Pedro Miguel recogió la moto, sin esperar nada ni acercase a ella o al señor. Es más, ni siquiera la miró. Subió al vehículo, mismo que encendió de forma inmediata y como diría un español: salió cagando leches. A toda velocidad se perdió en la lejanía.
Ella quería reaccionar, pero cuerpo y mente no se ponían de acuerdo al respecto.  Su papá estaba allí, tirado, inerte, con muchas posibilidades de estar muerto y ella no se podía mover. “¡No! ¡Eso no podía ser cierto! ¡Debía estar vivo!”.
Los vecinos asomaron con timidez sus cabezas de las puertas y ventanas, luego una fracción de cuerpo y al no percibir peligro se agolparon al sitio del suceso. “¿Cómo es posible que ellos puedan y tú no? ¡Es tú papá! ¡Por Dios, muévete muchacha!” se dijo a sí misma, mentalmente.
La aglomeración de personas no le permitían ver que sucedía y las malditas piernas no le obedecían. Ni llorar podía, mucho menos gritar.
Una figura femenina, con bolsas de compra, surgió de una de las calles. Era su mamá, quien con la tranquilidad que le otorgaba la ignorancia de lo sucedido caminó con premura al notar la muchedumbre.

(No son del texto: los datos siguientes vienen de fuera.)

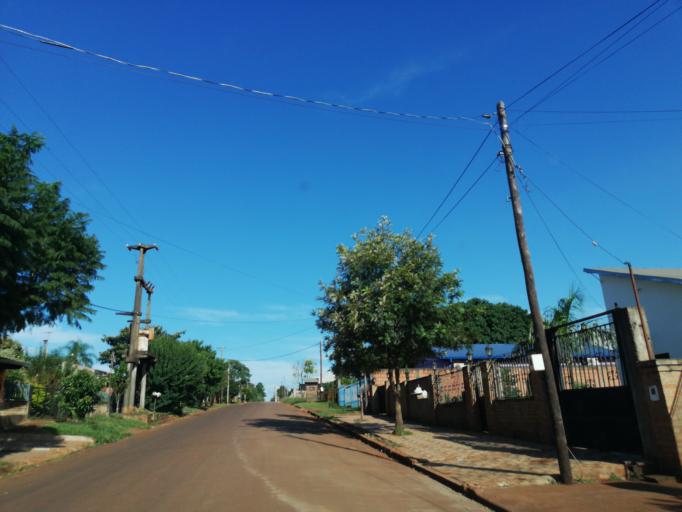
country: AR
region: Misiones
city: Dos de Mayo
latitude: -26.9940
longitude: -54.4944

Era la curiosidad, lo que motivaba sus acciones, supuso Penélope, en vez de ir dónde estaba ella, al frente de su casa, se fue a chismear, mientras comía palitos de cheetos, desde el correspondiente paquete. Cómo la cosa más natural del mundo preguntó qué ocurría. Las personas, al reconocerla le abrieron paso y entonces Penélope pudo ver al autor de sus días, estaba caminando por su propio pie, aunque asistido por un par de vecinos bienhechores. Su cara estaba cubierta de sangre, pero estaba vivo. Penélope al fin reaccionó y corrió hasta él, abriéndose paso entre los curiosos y su propia madre.

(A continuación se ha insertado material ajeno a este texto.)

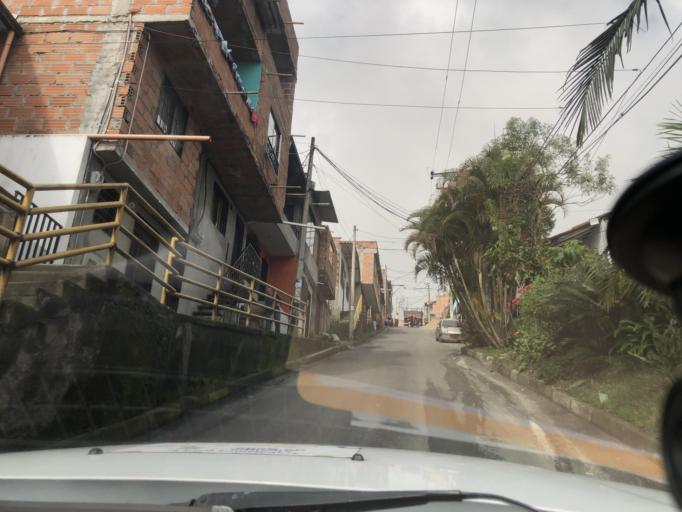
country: CO
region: Antioquia
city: Bello
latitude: 6.3149
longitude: -75.5859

Le llevaron hasta el dispensario más cercano dónde le cosieron la herida. La bala había rozado la piel, abriendo un largo surco en su frente. Tuvo mucha suerte, dos milímetros menos y no la cuenta. Penélope inventó una historia, para evitar problemas legales, no tenía idea de dónde había salido la pistola. El doctor, vecino de la zona, conocido del paciente y de la familia, que no su amigo. Se hizo el desentendido, elaboró su receta, con las recomendaciones del caso y lo despachó a su casa sin reportar el suceso a las autoridades. La herida no ameritaba una hospitalización.
El arma no apareció, alguien la había tomado de la escena y nadie vio nada o no quiso decir algo al respecto. Cosa que Penélope consideró buena, no quería ese revólver en la casa. Su papá guardó reposo, no reveló de dónde sacó la pistola y una abnegada cónyuge le cuidó con cariño. Quién lo diría, su mamá cambió de una manera total, al verlo herido. Quizá la perspectiva de perderlo, de una forma concluyente, le hizo recapacitar, le tocó una fibra del corazón, quién sabe. Se le notaba triste, algo aturdida, pero entregada a la atención de su pareja.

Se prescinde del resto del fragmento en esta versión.